Introduction: Many people think after being convicted of a crime that it will destroy your life. In many ways it does. However, in the United States there is a way to wipe out many past crimes. Read below to see how this is done.
Question: Dear Mr. Cheng – I was previously convicted of a crime. I got a DUI, convicted and given probation. I was also arrested for theft but that did not result in a conviction. Everywhere I apply to they always ask whether I have been arrested before. Every time I tell them of my previous DUI and arrest for theft they never hire me. I am a changed man. I know you were a former prosecutor before. Is there a way to erase my records? Richard – San Gabriel
Answer: Dear Richard, before I address the issue I want you to know that for the arrest for theft never needs to be disclosed. Under Labor Code 432.7, employers generally cannot ask about arrests or detentions that did not result in conviction. A violation of this section gives damages to the potential employee. Unlike other countries, if you are convicted of a misdemeanor or a felony and are not sentenced to state prison or under the authority of the California Department of Corrections, you can petition for a dismissal. (This means you were given county jail time, probation, a fine, or a combination of those three). If you are petitioning for a dismissal, the court upon proper motion may withdraw your guilty or nolo contendere (no contest) plea, or verdict of guilt if you went to trial, and enter a not guilty plea. Then the court will set aside and dismiss the conviction. From that point forward, you are considered no longer convicted of the offense. Your record will be changed to show a dismissal rather than a conviction. If you were convicted of a felony and done with your jail time in county jail, file a petition to have the felony reduced to a misdemeanor and have the conviction dismissed.
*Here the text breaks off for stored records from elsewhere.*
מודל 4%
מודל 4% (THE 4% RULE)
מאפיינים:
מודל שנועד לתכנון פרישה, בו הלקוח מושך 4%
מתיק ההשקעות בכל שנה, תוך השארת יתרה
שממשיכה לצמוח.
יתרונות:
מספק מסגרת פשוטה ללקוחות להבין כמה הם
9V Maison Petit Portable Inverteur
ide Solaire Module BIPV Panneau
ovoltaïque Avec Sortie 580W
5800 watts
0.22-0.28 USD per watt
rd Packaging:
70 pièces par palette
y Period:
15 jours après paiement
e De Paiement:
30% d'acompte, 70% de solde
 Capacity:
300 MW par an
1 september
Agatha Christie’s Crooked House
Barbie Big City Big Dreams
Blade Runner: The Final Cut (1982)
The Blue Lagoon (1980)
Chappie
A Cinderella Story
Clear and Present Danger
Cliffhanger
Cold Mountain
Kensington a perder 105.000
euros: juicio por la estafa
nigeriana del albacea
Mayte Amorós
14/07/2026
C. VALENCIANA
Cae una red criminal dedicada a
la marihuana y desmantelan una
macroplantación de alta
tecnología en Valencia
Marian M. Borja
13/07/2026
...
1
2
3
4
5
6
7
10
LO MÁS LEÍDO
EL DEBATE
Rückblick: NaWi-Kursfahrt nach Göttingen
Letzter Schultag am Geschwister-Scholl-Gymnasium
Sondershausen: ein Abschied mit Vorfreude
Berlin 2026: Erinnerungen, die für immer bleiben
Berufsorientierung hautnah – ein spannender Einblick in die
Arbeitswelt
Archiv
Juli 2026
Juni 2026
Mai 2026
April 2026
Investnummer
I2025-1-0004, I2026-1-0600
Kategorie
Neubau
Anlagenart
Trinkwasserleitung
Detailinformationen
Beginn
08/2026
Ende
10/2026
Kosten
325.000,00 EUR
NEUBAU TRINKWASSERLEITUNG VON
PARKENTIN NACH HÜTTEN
There are several exceptions. Those include mostly sex crimes. Under most circumstances, private employers cannot ask about any convictions dismissed. Using Labor Code 432.7, because your conviction is dismissed, you do not have to report it. However, if you are applying for a government job, you must respond when asked about prior convictions, “YES-CONVICTION DISMISSED.” In California however, government employers will treat you the same as if you have never been convicted of a crime. Licensing agencies will treat you as if you have never been convicted of a crime. Note that dismissed convictions cannot do the following. Dismissed convictions can still affect your driving privileges. A dismissed conviction can still be used against you in Court. A dismissed conviction will still require you to register as a sex offender.